- What you are asked to do -
What lines of the listing include the string "wash"? Show them all.

○ ○ ○ ○

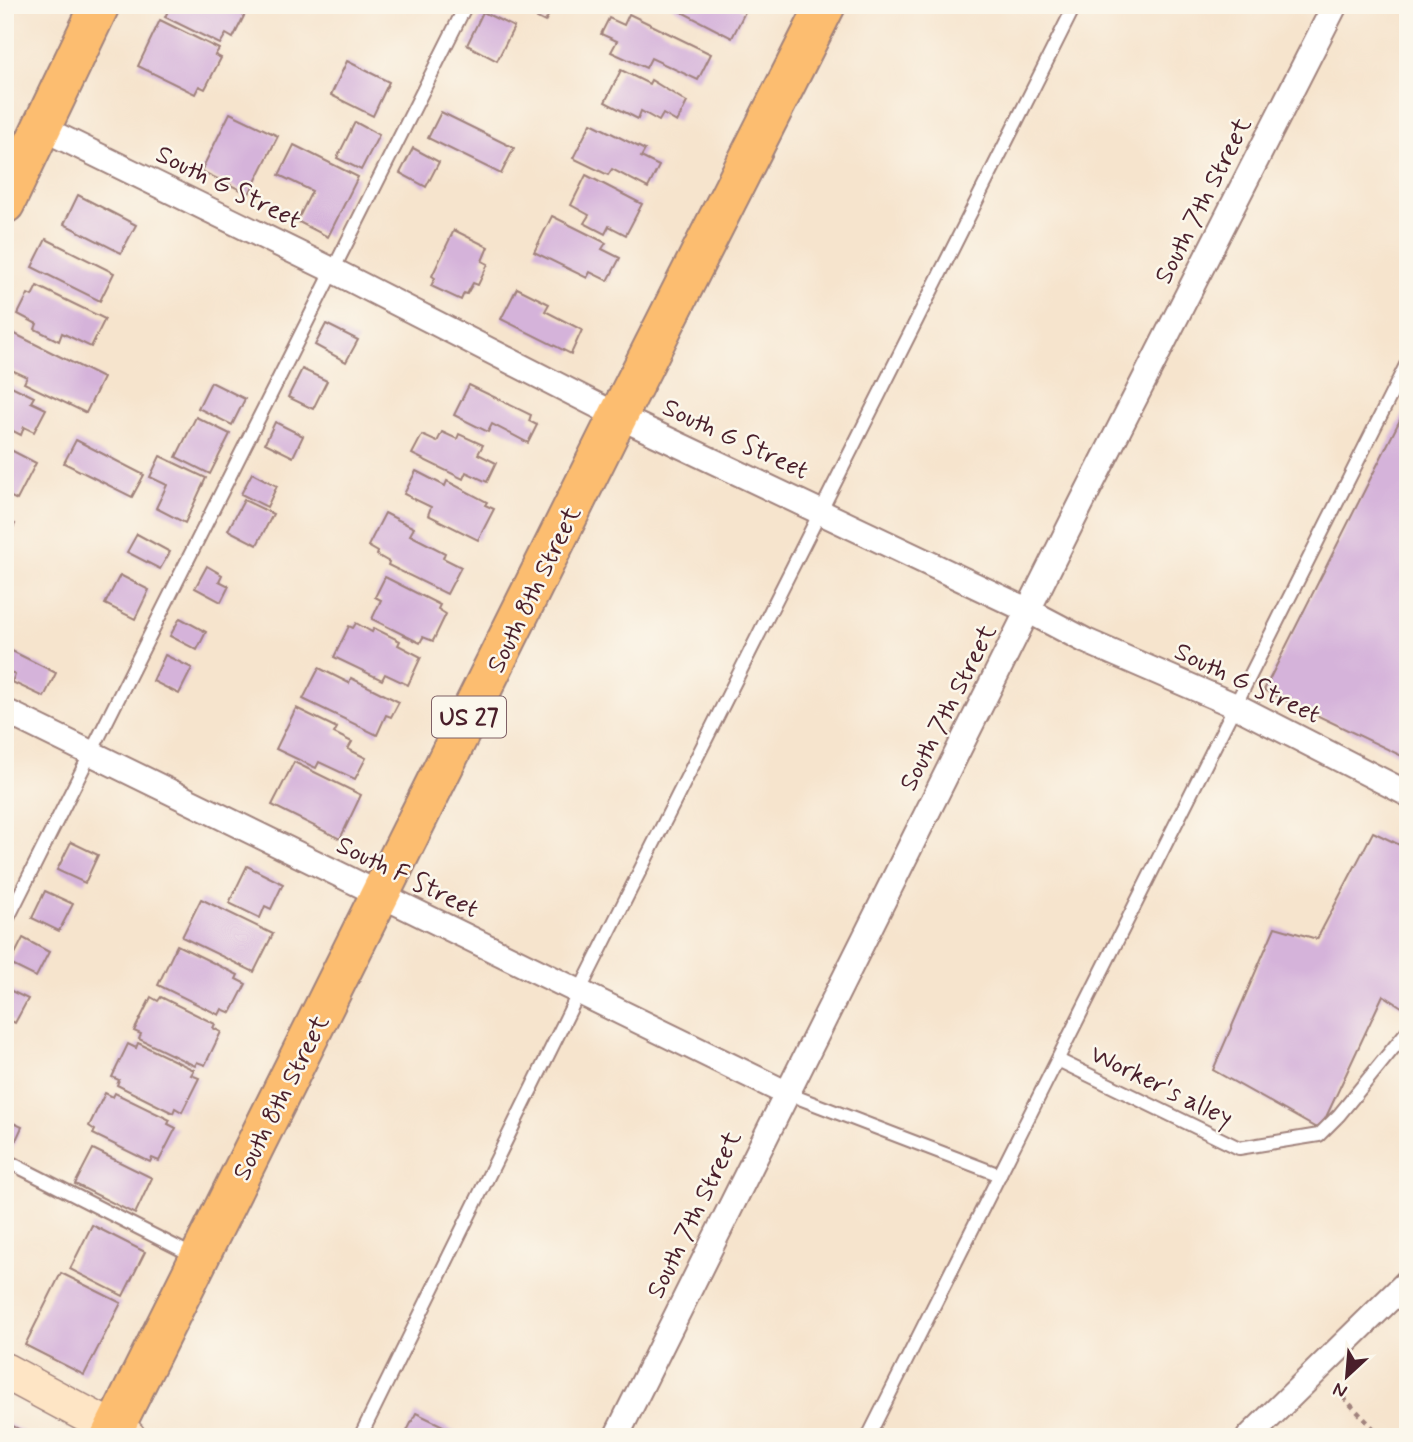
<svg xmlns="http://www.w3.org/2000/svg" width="1413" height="1442" font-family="Mynerve,sans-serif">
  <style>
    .building { fill: #d5b3da }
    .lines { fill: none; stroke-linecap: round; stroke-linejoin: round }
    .lane-casing { stroke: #a0827c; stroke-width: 16 }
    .street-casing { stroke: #a0827c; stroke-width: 28 }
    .secondary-casing { stroke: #a0827c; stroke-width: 38 }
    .highway-casing { stroke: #a0827c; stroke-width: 42 }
    .path { stroke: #a0827c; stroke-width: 4.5; stroke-dasharray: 5 5; stroke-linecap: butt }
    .lane { stroke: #fff; stroke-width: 12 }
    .street { stroke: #fff; stroke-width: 24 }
    .secondary { stroke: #fee5c5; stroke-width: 35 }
    .highway { stroke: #fcbd6f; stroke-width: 38 }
    .labels { text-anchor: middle; stroke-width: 5; stroke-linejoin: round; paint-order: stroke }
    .shield { fill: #fbf7ec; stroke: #7f6065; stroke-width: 2 }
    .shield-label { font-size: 24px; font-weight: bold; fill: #4a1f2b }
    .street-label { font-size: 26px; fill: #4a1f2b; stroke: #fbf7ec }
  </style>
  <rect width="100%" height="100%" fill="#fbf7ec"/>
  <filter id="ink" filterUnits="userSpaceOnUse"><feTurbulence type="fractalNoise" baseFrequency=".0143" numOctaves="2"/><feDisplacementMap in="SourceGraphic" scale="14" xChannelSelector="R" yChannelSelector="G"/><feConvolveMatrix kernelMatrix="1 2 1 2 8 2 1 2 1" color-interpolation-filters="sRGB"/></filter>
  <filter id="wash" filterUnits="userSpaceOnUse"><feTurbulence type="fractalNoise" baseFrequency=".00686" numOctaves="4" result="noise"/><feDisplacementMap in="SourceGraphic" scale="28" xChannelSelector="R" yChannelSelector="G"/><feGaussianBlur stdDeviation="1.57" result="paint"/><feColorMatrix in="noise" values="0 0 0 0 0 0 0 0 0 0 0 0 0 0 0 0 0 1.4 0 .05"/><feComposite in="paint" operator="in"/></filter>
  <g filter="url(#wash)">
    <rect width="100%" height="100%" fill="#f6e4cd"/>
    <g id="blocks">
      <g class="building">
        <path d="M164,5H241L247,10L233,38L226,34L220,44L165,17L168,11L162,9Z"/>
        <path d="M512,5H554L545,22Z"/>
        <path d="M673,5H733L745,12L732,38L672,7Z"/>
        <path d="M483,12L514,27L497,61L467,45Z"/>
        <path d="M629,14L711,54L698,80L651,58L646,68L611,52L617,41L601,34L609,18L624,25Z"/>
        <path d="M160,20L219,49L215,55L221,58L205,89L199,86L195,94L138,66Z"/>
        <path d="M347,61L389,82L373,116L331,95Z"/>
        <path d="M621,70L649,84L651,80L687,102L677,122L663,114L659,121L641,111L638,119L605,102Z"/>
        <path d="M441,112L514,148L501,174L428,138Z"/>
        <path d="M230,113L278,136L249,194L201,171Z"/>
        <path d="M355,122L379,135L361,170L337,158Z"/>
        <path d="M591,123L645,150L641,157L659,166L648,188L612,169L608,175L573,158Z"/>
        <path d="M294,145L358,177L328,237L297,221L312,191L279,175Z"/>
        <path d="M413,148L439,162L426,187L400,173Z"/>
        <path d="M586,175L642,204L626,235L609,226L605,234L584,223L589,215L571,205Z"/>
        <path d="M78,195L136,225L121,253L64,224Z"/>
        <path d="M552,216L606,243L602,249L620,258L608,281L590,272L587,278L534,252Z"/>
        <path d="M454,230L488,247L482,261L488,264L478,285L473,283L467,294L464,293L461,300L431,286L435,278L432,276Z"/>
        <path d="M46,239L114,273L100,301L32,267Z"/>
        <path d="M37,286L105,319L91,347L62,333L59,341L35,329L37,324L18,314L28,294L32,296Z"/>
        <path d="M517,288L549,304L545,311L582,330L571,354L501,319Z"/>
        <path d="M326,324L358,340L346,362L315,345Z"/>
        <path d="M9,331L103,378L86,413L24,383L27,377L5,367V336Z"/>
        <path d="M302,369L327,381L313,409L288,397Z"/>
        <path d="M211,382L245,399L232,425L198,408Z"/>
        <path d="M5,383L34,397L31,402L46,409L34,432L24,427L21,435L5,427Z"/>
        <path d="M469,385L531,415L529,421L537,425L528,443L492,424L488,432L454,415Z"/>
        <path d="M1408,404V759L1264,690Z"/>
        <path d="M196,417L230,434L210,474L176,457Z"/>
        <path d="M275,422L303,436L293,457L265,443Z"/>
        <path d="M442,432L457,439L459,434L483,445L478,454L496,463L487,482L466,472L463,479L412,454L422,435L437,442Z"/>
        <path d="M76,440L144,475L132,497L64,463Z"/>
        <path d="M5,447L36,463L17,500L5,494Z"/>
        <path d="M160,456L206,478L185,523L156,508L167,485L150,477Z"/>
        <path d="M416,471L445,486L447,481L487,502L485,505L494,509L478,540L428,515L431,507L404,494Z"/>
        <path d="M252,473L277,486L267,507L241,494Z"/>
        <path d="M244,500L273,514L257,545L228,530Z"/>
        <path d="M385,513L414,528L410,535L445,553L443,558L461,567L447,594L388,565L389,562L377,555L378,552L368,546Z"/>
        <path d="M5,519L15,524L5,543Z"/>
        <path d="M137,534L170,552L160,569L127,552Z"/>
        <path d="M207,566L222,575L219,581L229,586L221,602L195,588Z"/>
        <path d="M120,575L149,590L135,619L105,604Z"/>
        <path d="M385,577L440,605L438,609L446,614L433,641L423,637L420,643L372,619L381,600L375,597Z"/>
        <path d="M180,618L206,632L197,650L170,636Z"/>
        <path d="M356,623L372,632L374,628L400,641L398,645L421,657L408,685L385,674L382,680L334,657L349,626L353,628Z"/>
        <path d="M10,650L56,673L44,697L12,682L15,674L5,669V660Z"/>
        <path d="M165,655L192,668L179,694L153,681Z"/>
        <path d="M319,668L349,683L351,678L399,702L391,717L386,715L377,735L303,699Z"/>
        <path d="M296,708L337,728L334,733L352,742L348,749L366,758L355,779L319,762L316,768L276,749Z"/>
        <path d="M294,762L361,795L340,839L272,805Z"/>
        <path d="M1373,832L1408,849V1011L1383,995L1320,1130L1213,1070L1275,927L1317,939Z"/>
        <path d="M71,842L98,855L85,883L57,870Z"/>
        <path d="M247,866L283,884L271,909L265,906L260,918L229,903Z"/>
        <path d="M45,891L73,904L59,931L32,918Z"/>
        <path d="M201,899L273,934L254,972L182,937Z"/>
        <path d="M23,938L49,952L36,977L10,964Z"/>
        <path d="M177,945L238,975L236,979L246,984L231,1013L222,1009L219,1015L158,985Z"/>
        <path d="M5,988L28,999L15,1023L5,1018Z"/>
        <path d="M151,997L158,1001L161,997L215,1024L213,1028L221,1032L205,1065L197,1062L195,1066L139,1039L141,1034L134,1031Z"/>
        <path d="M138,1043L194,1070L191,1075L199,1078L182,1112L175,1108L173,1113L117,1085L119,1080L112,1077L128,1044L136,1048Z"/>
        <path d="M105,1093L113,1097L115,1093L170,1120L168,1124L176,1128L159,1161L152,1158L150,1162L93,1134L95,1130L89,1126Z"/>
        <path d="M5,1119L22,1127L11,1151L5,1148Z"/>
        <path d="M93,1149L152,1178L135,1214L75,1184Z"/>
        <path d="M92,1225L145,1252L123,1296L70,1269Z"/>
        <path d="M61,1273L121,1303L84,1375L25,1345Z"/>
        <path d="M416,1413L466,1437H404Z"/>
        <path d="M5,1422L34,1437H5Z"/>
      </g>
    </g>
  </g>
  <g filter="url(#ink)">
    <use href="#blocks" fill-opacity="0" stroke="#a0827c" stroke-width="2"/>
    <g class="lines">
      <defs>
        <g id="lane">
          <path d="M5,924L466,5"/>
          <path d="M1058,1060L1239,1148L1319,1135L1339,1115L1408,1030"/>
          <path d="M786,1093L1000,1175"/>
          <path d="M5,1160L196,1257"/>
          <path d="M360,1437L579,992L1075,5"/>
          <path d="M868,1437L1408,361"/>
        </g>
        <g id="street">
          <path d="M42,128L334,271L618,416L1029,611L1086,641L1236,706L1408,794"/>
          <path d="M5,711L786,1093"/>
          <path d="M616,1437L1081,504L1335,5"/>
          <path d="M1249,1437L1408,1281"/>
        </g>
        <path id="secondary" d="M5,1371L128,1437"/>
        <g id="highway">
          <path d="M5,204L100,5"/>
          <path d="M110,1437L618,416L826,5"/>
        </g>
      </defs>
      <use href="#lane" class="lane-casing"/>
      <use href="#street" class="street-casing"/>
      <use href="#secondary" class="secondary-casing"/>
      <use href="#highway" class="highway-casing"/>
      <path class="path" d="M1336,1390L1382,1437"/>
      <use href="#lane" class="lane"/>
      <use href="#street" class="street"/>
      <use href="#secondary" class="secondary"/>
      <use href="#highway" class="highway"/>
    </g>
  </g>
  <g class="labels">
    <rect class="shield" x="432" y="696.5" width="74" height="41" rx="5"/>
    <g class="shield-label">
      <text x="469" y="725">US 27</text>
    </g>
    <g class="street-label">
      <text transform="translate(229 186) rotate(26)" y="9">South G Street</text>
      <text transform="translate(1202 200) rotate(-63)" y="9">South 7th Street</text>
      <text transform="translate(736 438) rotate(25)" y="9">South G Street</text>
      <text transform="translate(533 589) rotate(-64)" y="9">South 8th Street</text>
      <text transform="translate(1248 682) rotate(25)" y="9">South G Street</text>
      <text transform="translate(947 707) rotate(-63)" y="9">South 7th Street</text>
      <text transform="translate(408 876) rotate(26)" y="9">South F Street</text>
      <text transform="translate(1162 1085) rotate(26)" y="9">Worker's alley</text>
      <text transform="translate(280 1097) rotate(-63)" y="9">South 8th Street</text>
      <text transform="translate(693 1214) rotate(-64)" y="9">South 7th Street</text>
    </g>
  </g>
  <rect width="1413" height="1442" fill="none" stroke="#fbf7ec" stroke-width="28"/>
  <g transform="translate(1347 1376) rotate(206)" stroke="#fbf7ec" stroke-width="5" paint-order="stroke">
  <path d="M0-5L12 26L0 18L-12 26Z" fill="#4a1f2b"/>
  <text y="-10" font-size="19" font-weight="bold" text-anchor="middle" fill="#4a1f2b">N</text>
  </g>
</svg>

○ ○ ○ ○

- Response to this task -
  <filter id="wash" filterUnits="userSpaceOnUse"><feTurbulence type="fractalNoise" baseFrequency=".00686" numOctaves="4" result="noise"/><feDisplacementMap in="SourceGraphic" scale="28" xChannelSelector="R" yChannelSelector="G"/><feGaussianBlur stdDeviation="1.57" result="paint"/><feColorMatrix in="noise" values="0 0 0 0 0 0 0 0 0 0 0 0 0 0 0 0 0 1.4 0 .05"/><feComposite in="paint" operator="in"/></filter>
  <g filter="url(#wash)">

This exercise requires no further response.